■ **RECORDS SHOWN**

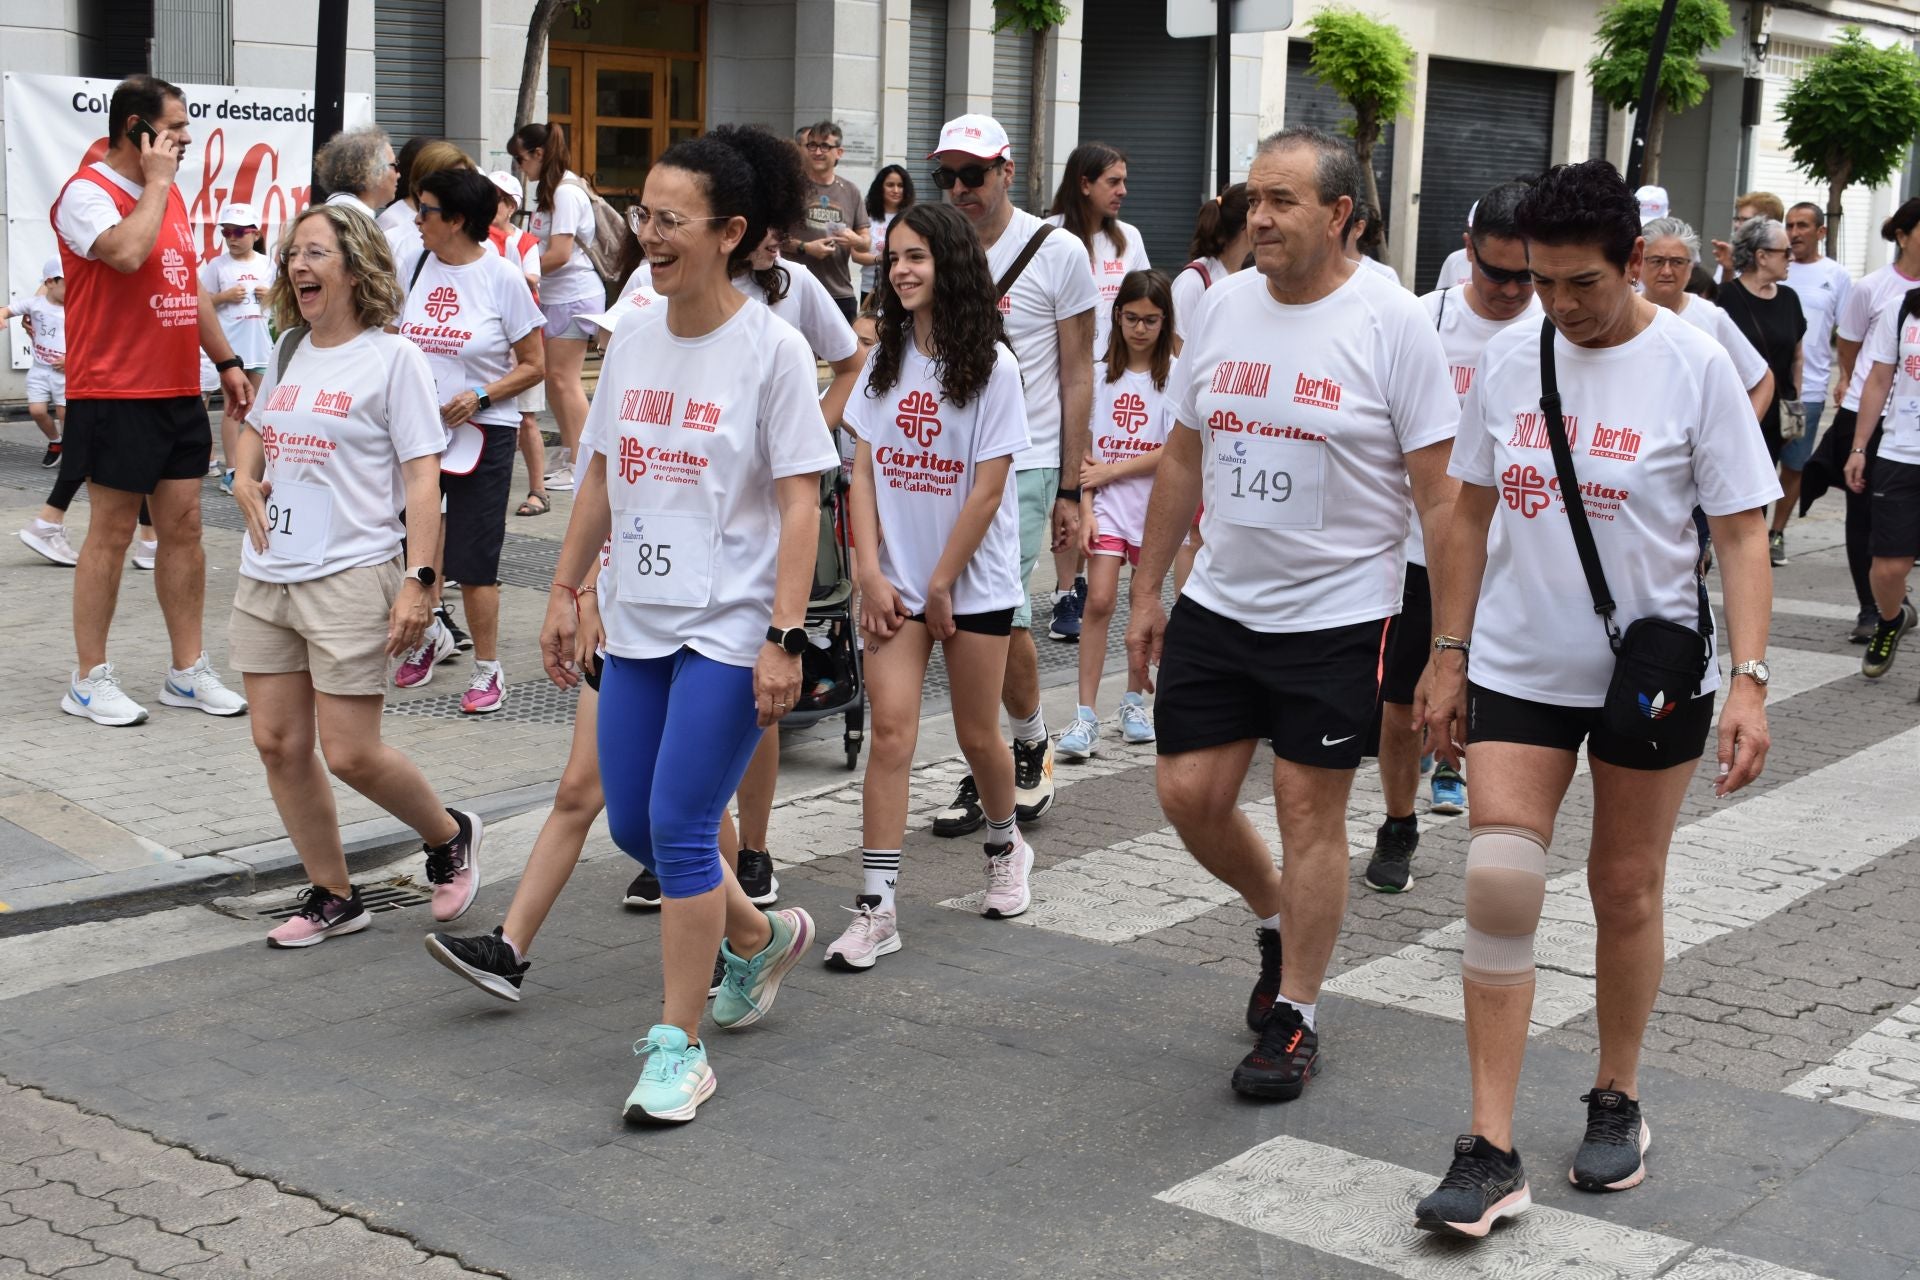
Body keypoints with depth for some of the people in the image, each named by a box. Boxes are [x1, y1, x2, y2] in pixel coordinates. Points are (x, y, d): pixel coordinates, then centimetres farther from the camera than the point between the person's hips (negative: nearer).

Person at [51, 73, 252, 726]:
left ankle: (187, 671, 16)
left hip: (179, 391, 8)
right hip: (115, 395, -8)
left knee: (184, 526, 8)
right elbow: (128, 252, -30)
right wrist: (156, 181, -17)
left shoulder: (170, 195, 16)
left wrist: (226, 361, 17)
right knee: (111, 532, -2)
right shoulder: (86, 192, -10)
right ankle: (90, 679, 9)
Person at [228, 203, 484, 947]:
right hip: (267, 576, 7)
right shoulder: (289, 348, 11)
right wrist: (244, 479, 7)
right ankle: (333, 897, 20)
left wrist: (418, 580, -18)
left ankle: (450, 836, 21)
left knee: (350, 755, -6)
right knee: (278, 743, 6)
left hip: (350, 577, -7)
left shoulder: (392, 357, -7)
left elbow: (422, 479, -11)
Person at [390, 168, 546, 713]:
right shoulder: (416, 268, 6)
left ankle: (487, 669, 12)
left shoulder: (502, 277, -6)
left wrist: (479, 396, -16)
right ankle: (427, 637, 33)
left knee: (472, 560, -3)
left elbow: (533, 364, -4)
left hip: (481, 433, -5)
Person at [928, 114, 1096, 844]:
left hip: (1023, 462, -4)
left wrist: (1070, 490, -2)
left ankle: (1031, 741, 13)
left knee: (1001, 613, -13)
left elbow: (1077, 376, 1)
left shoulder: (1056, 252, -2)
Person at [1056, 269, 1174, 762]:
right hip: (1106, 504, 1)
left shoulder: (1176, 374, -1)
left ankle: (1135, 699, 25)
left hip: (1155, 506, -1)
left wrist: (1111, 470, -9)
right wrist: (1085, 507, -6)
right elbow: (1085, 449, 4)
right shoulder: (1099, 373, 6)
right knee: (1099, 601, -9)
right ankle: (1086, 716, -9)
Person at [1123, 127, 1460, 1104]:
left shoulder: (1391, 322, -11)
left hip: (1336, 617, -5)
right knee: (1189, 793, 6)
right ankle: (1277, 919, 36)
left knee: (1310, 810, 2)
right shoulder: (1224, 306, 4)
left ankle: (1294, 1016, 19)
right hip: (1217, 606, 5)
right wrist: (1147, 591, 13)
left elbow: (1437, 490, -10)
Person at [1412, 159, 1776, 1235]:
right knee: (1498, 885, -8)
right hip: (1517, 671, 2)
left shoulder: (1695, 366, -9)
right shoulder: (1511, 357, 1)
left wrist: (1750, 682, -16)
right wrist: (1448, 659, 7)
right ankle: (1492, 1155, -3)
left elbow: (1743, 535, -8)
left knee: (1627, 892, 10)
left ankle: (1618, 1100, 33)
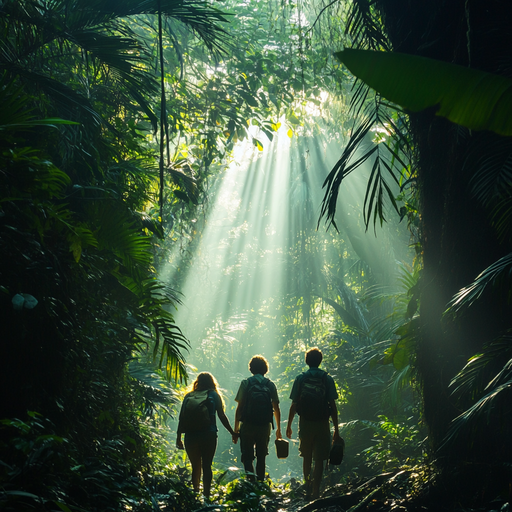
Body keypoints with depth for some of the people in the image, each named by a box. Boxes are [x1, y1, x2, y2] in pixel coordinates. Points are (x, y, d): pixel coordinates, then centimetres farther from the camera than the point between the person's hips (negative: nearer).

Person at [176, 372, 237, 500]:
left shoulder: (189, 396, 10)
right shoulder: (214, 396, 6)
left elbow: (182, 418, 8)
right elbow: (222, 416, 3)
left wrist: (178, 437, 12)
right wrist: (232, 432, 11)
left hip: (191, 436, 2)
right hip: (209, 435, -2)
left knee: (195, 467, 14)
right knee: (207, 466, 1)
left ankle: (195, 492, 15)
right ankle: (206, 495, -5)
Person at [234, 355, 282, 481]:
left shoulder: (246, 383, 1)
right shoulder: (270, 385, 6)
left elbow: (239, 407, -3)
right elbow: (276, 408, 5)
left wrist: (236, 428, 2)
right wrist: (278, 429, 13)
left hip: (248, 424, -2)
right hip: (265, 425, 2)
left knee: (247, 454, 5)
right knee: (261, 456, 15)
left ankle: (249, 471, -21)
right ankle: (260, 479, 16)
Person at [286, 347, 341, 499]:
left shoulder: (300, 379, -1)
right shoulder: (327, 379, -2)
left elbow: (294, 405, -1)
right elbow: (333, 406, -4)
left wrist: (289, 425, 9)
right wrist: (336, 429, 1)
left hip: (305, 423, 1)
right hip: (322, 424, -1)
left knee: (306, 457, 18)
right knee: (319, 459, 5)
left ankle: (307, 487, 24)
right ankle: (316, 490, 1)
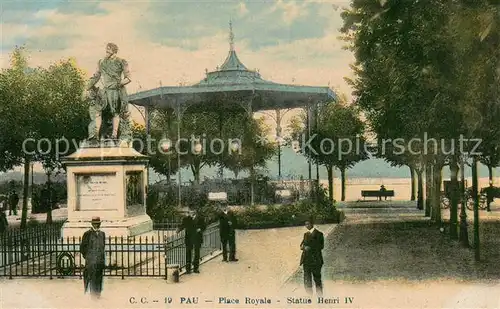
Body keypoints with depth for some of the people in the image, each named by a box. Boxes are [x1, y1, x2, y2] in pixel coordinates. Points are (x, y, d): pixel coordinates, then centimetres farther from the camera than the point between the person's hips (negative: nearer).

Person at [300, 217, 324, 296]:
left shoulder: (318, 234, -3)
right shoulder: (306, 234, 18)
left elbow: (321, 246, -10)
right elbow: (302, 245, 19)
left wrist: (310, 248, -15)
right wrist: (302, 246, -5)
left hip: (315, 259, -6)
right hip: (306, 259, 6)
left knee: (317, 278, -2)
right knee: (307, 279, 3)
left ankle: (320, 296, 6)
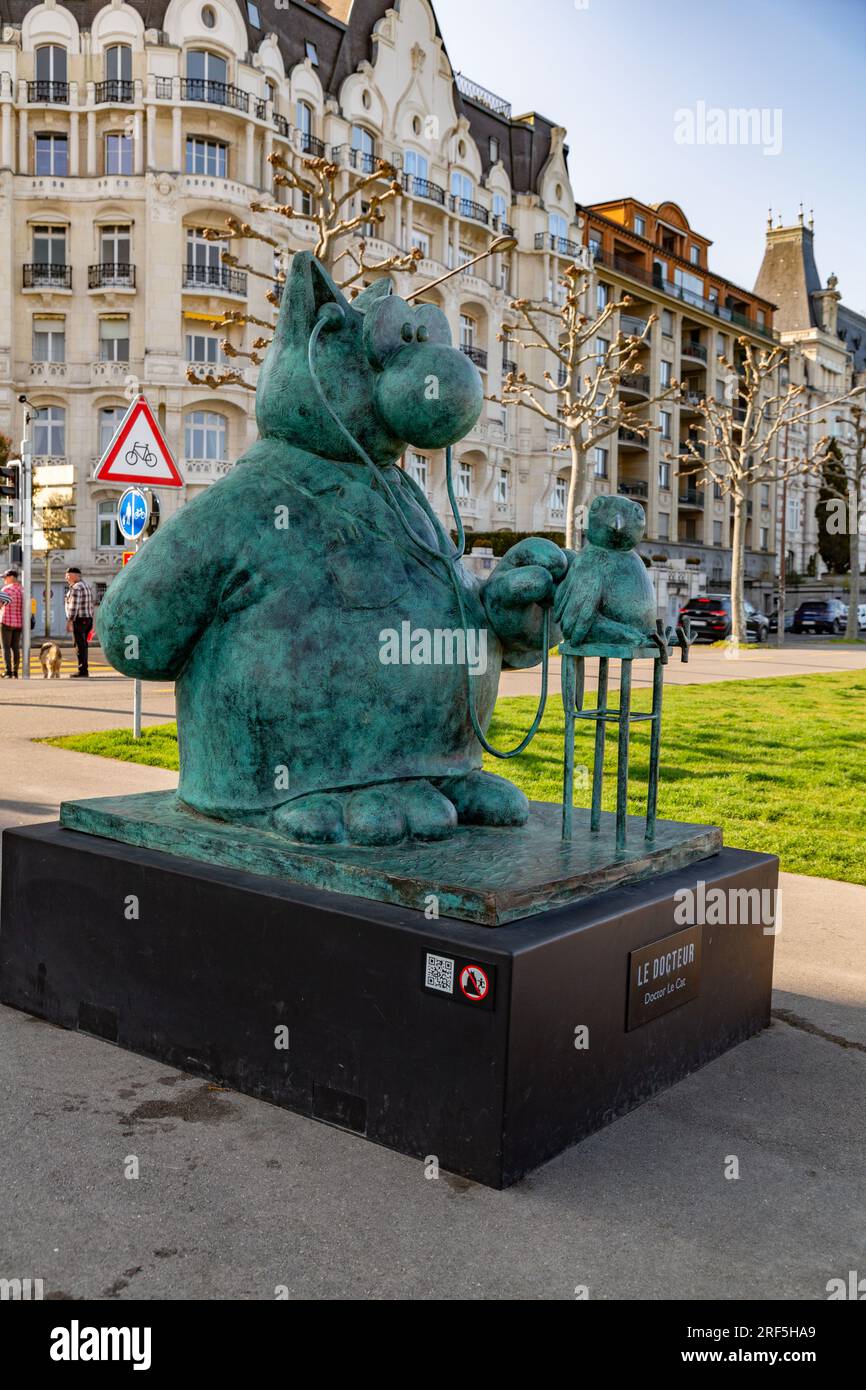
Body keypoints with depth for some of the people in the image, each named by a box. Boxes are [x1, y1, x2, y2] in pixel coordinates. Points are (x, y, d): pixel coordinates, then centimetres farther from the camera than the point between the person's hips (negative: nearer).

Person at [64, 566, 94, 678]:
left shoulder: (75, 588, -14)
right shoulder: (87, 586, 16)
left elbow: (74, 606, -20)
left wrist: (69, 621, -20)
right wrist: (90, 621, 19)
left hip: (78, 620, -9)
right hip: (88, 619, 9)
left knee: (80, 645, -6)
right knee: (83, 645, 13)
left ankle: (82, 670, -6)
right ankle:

■ **TO DO**
Reproduce every line above verbatim, omitting the pictures.

■ **FINAL ANSWER**
Body keypoints with depth for some of the people in the image, each named by a box. Boxes are [x1, y1, x2, y2] in pixel coordinates. Points are (x, y, d): pixel coordinates, then centimetres farther from the camera than the point between the person's hips (negative: nearer).

Person at [51, 73, 252, 726]:
left ankle: (187, 671, 16)
left hip: (179, 391, 8)
right hip: (115, 395, -8)
left knee: (184, 526, 8)
right elbow: (128, 252, -30)
right wrist: (156, 181, -17)
left shoulder: (170, 195, 16)
left wrist: (226, 361, 17)
right knee: (111, 532, -2)
right shoulder: (86, 192, -10)
right ankle: (90, 679, 9)
Person at [228, 203, 484, 947]:
right hip: (267, 576, 7)
right shoulder: (289, 348, 11)
right wrist: (244, 479, 7)
right ankle: (333, 897, 20)
left wrist: (418, 580, -18)
left ankle: (450, 836, 21)
left knee: (350, 755, -6)
right knee: (278, 743, 6)
left hip: (350, 577, -7)
left shoulder: (392, 357, -7)
left elbow: (422, 479, -11)
Person at [390, 168, 546, 713]:
right shoulder: (416, 268, 6)
left ankle: (487, 669, 12)
left shoulder: (502, 277, -6)
left wrist: (479, 396, -16)
right ankle: (427, 637, 33)
left knee: (472, 560, -3)
left elbow: (533, 364, -4)
left hip: (481, 433, -5)
Person at [928, 114, 1096, 844]:
left hip: (1023, 462, -4)
left wrist: (1070, 490, -2)
left ankle: (1031, 741, 13)
left knee: (1001, 613, -13)
left elbow: (1077, 376, 1)
left shoulder: (1056, 252, -2)
Person at [1056, 269, 1174, 762]:
right hip: (1106, 504, 1)
left shoulder: (1176, 374, -1)
left ankle: (1135, 699, 25)
left hip: (1155, 506, -1)
left wrist: (1111, 470, -9)
right wrist: (1085, 507, -6)
right elbow: (1085, 449, 4)
right shoulder: (1099, 373, 6)
right knee: (1099, 601, -9)
right ankle: (1086, 716, -9)
Person at [1123, 127, 1460, 1104]:
left shoulder: (1391, 322, -11)
left hip: (1336, 617, -5)
right knee: (1189, 793, 6)
right ankle: (1277, 919, 36)
left knee: (1310, 810, 2)
right shoulder: (1224, 306, 4)
left ankle: (1294, 1016, 19)
right hip: (1217, 606, 5)
right wrist: (1147, 591, 13)
left elbow: (1437, 490, -10)
Person at [1412, 159, 1776, 1235]:
right knee: (1498, 885, -8)
right hip: (1517, 671, 2)
left shoulder: (1695, 366, -9)
right shoulder: (1511, 357, 1)
left wrist: (1750, 682, -16)
right wrist: (1448, 659, 7)
right ankle: (1492, 1155, -3)
left elbow: (1743, 535, -8)
left knee: (1627, 892, 10)
left ankle: (1618, 1100, 33)
Body keypoints with depth for some of the people in the image, each named by a box. Boxes are [x1, y1, x2, y2] in pixel coordinates. Points are (x, y, d): pixel coordinates, then centimetres farther from the camera than the point between the person's hips (negative: nearer).

Person at [176, 372, 237, 500]:
left shoulder: (189, 396, 10)
right shoulder: (214, 396, 6)
left elbow: (182, 418, 8)
right elbow: (222, 416, 3)
left wrist: (178, 437, 12)
right wrist: (232, 432, 11)
left hip: (191, 436, 2)
right hip: (209, 435, -2)
left knee: (195, 467, 14)
right knee: (207, 466, 1)
left ankle: (195, 492, 15)
right ankle: (206, 495, -5)
Person at [234, 355, 282, 481]:
left shoulder: (246, 383, 1)
right shoulder: (270, 385, 6)
left elbow: (239, 407, -3)
right elbow: (276, 408, 5)
left wrist: (236, 428, 2)
right wrist: (278, 429, 13)
left hip: (248, 424, -2)
right hip: (265, 425, 2)
left knee: (247, 454, 5)
right knee: (261, 456, 15)
left ankle: (249, 471, -21)
right ankle: (260, 479, 16)
Person at [286, 347, 341, 499]:
left shoulder: (300, 379, -1)
right shoulder: (327, 379, -2)
left elbow: (294, 405, -1)
right elbow: (333, 406, -4)
left wrist: (289, 425, 9)
right wrist: (336, 429, 1)
left hip: (305, 423, 1)
right hip: (322, 424, -1)
left knee: (306, 457, 18)
right knee: (319, 459, 5)
left ankle: (307, 487, 24)
right ankle: (316, 490, 1)
Body keypoints with depth for some of the people in the image, each named by a box. Boxes are [x1, y1, x2, y2] in pixel coordinates. Points are (x, y, d): pixel coordinates, then centimetres farther from the camera than the point between the person's hips (negative: nearer).

Person at [300, 217, 324, 296]:
left shoulder: (318, 234, -3)
right shoulder: (306, 234, 18)
left elbow: (321, 246, -10)
right elbow: (302, 245, 19)
left wrist: (310, 248, -15)
right wrist: (302, 246, -5)
left hip: (315, 259, -6)
right hip: (306, 259, 6)
left knee: (317, 278, -2)
right knee: (307, 279, 3)
left ankle: (320, 296, 6)
Body keypoints with depth for some of the people in the image, each named by a box. Boxes are [x1, y1, x2, y2] in pixel coordinates. Points are (x, y, d): pixel coordinates, then centimetres farther from the camera than the point between the person's hips (negative: nearer).

Person at [64, 566, 94, 678]:
left shoulder: (75, 588, -14)
right shoulder: (87, 586, 16)
left elbow: (74, 606, -20)
left wrist: (69, 621, -20)
right wrist: (90, 621, 19)
left hip: (78, 620, -9)
right hip: (88, 619, 9)
left knee: (80, 645, -6)
right knee: (83, 645, 13)
left ankle: (82, 670, -6)
right ankle:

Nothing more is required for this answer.